In December 2015, while CEO and managing director of Infosys, Sikka announced that Infosys pledged support to the newly formed non-profit artificial intelligence research organisation OpenAI, and Sikka was listed as one of OpenAI's advisers.

His annual compensation was set at $13 million and stock options worth $9million. Vishal Sikka resigned from Infosys as MD and CEO on 18 August 2017. He was replaced on interim basis by U. B. Pravin Rao on 24 August 2017.

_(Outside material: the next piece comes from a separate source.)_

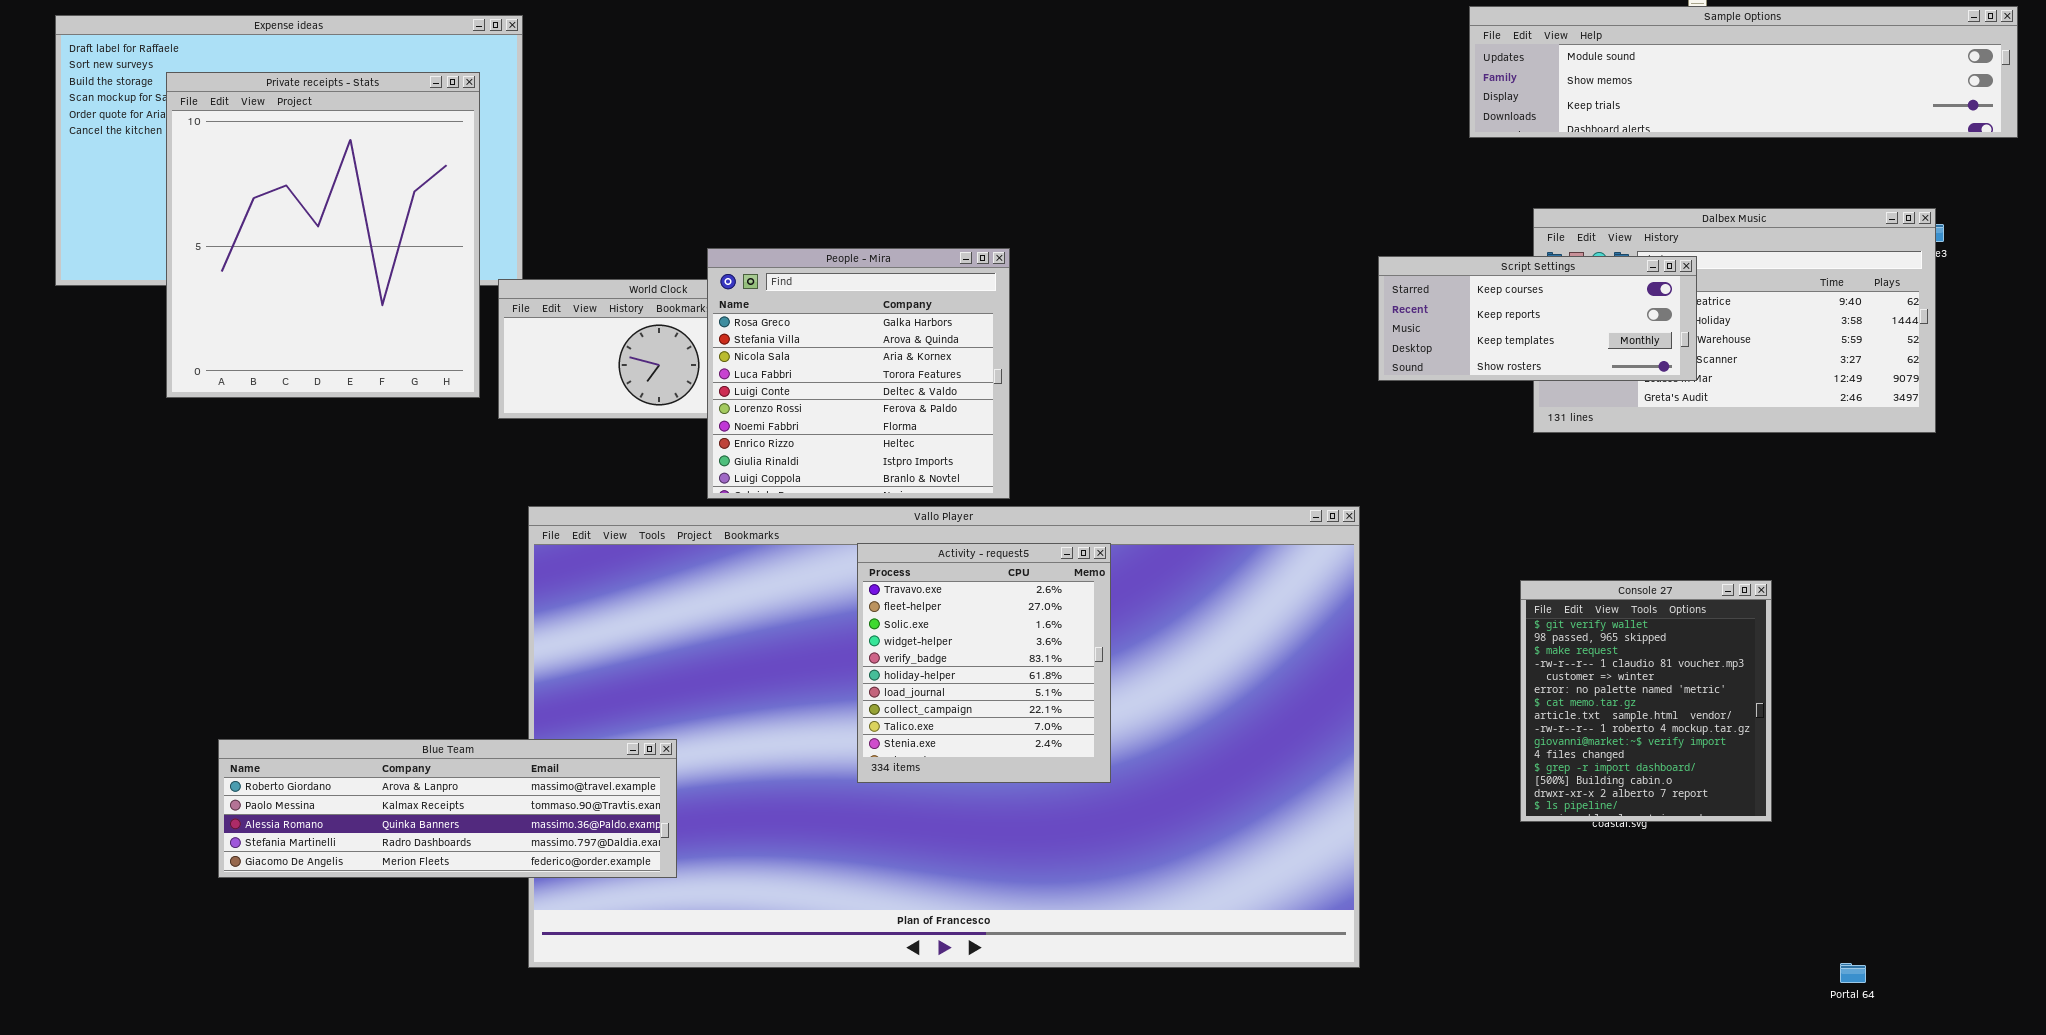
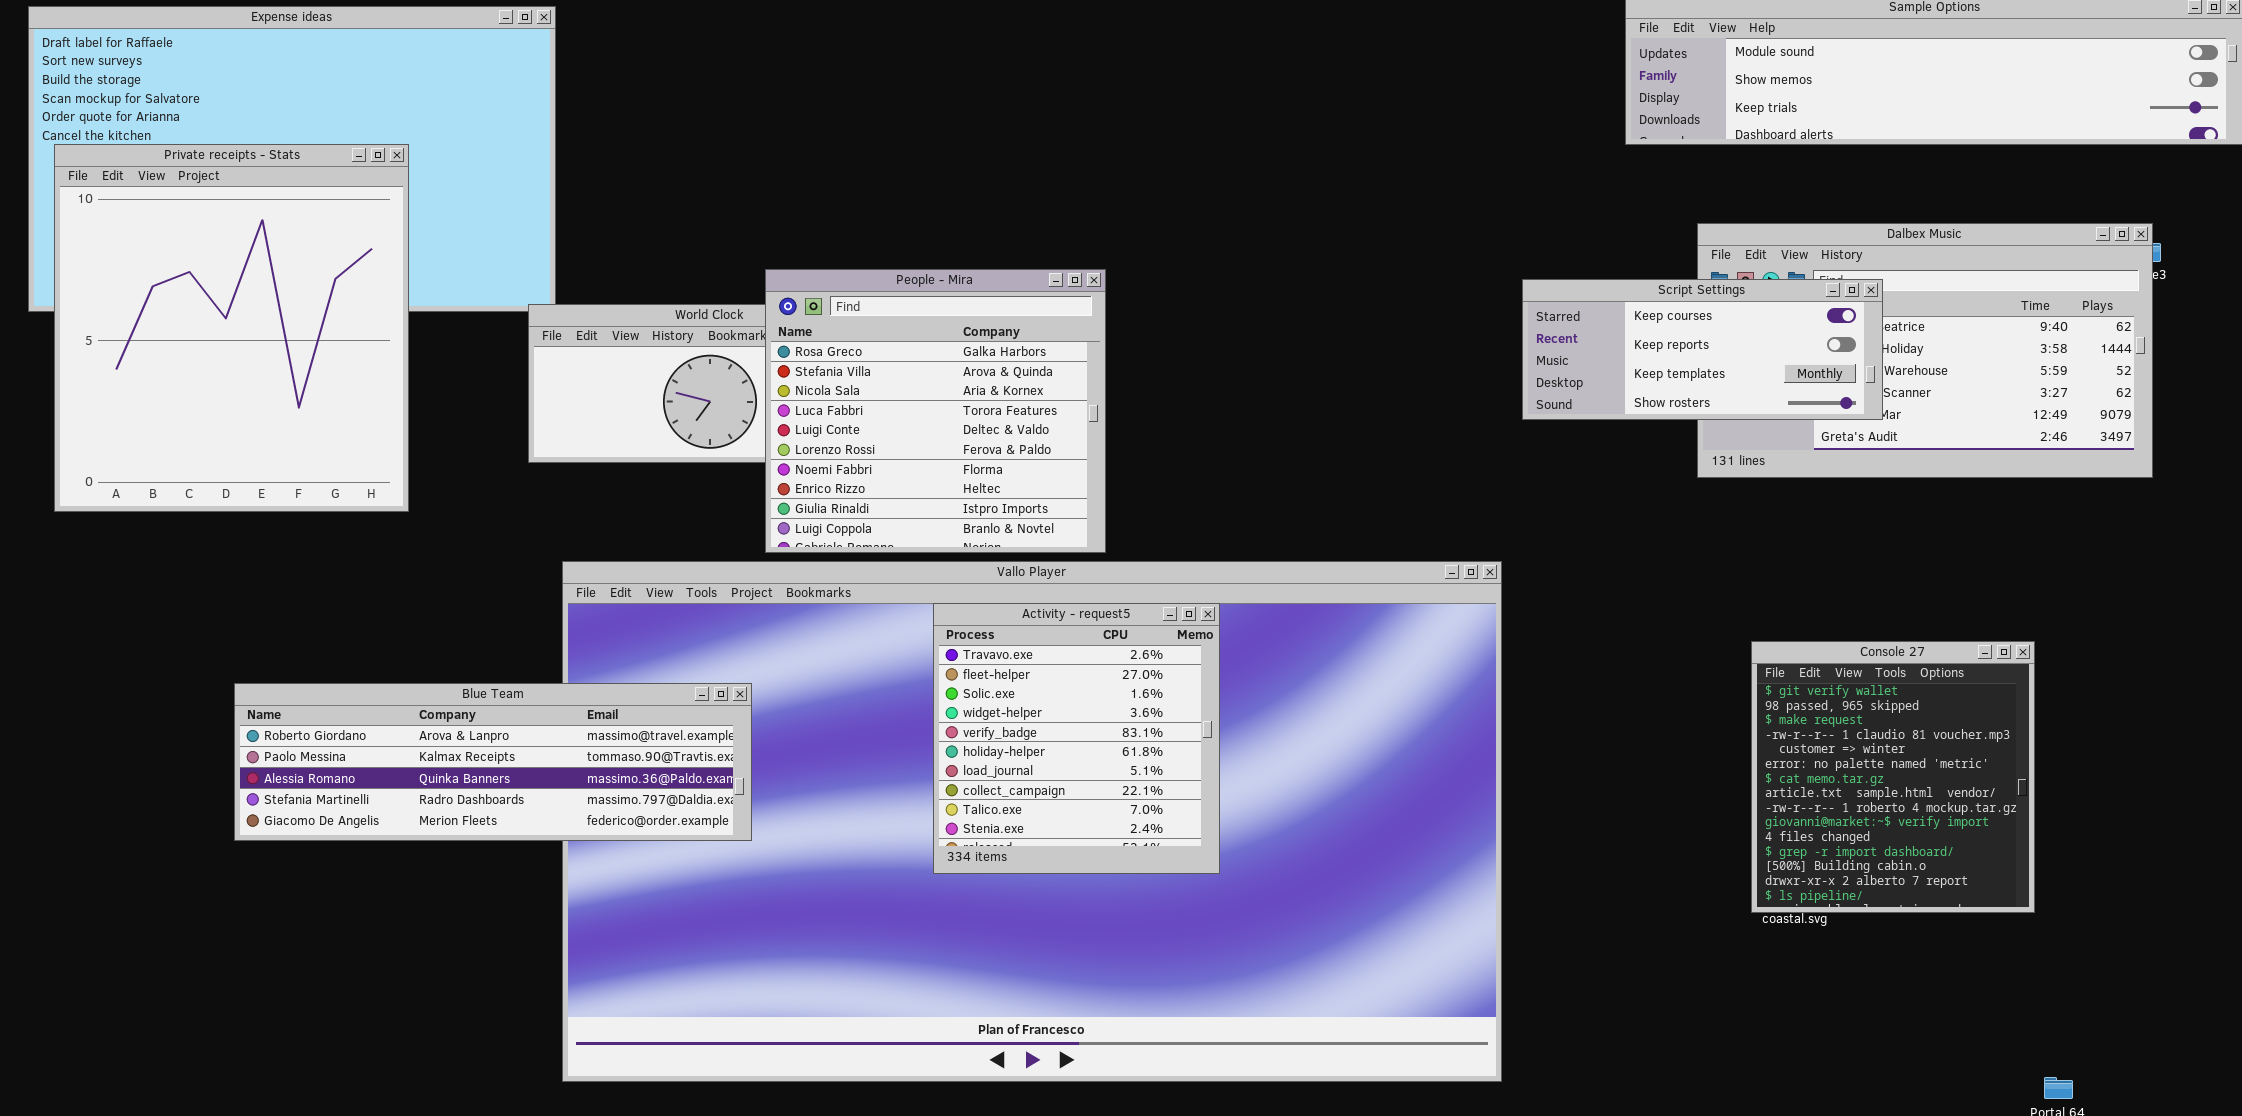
Private receipts - Stats: [166,72,480,398] -> [54,144,409,512], moved
Console 27: [1520,580,1772,822] -> [1751,641,2035,913], moved
Blue Team: [218,739,677,878] -> [234,683,752,841], moved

On 18 August 2017 he stepped down as managing director of Infosys. He left his role as executive vice chairman of Infosys on 24 August 2017 when Nandan Nilekani was appointed as the new non-executive chairman of the board.

===Vianai===
In 2019, Sikka founded Vianai, an AI company, with $50 million in initial funding and advisors that included Indra Nooyi, John Etchemendy, Divesh Makan, Sebastian Thrun, and Alan Kay.

During a platform demo on September 17, 2019, Sikka said that Vianai had created its own programming language to enable more developers and companies to utilize AI and Machine Learning techniques.

==Other roles and interests==
In 2008, Sikka joined the executive board of the CTO Forum, an industry non-profit community.

He has expressed his admiration for industry visionary Alan Kay and contributed a chapter to Points of View, a tribute on Kay's 70th birthday.

Sikka was a member of the advisory board for Coghead from 2006 to 2009. Coghead was acquired by SAP in 2009.

Sikka has been an advocate for SAP HANA, SAP's in-memory database technology. He spearheaded the development of HANA since his appointment as CTO with support from Hasso Plattner.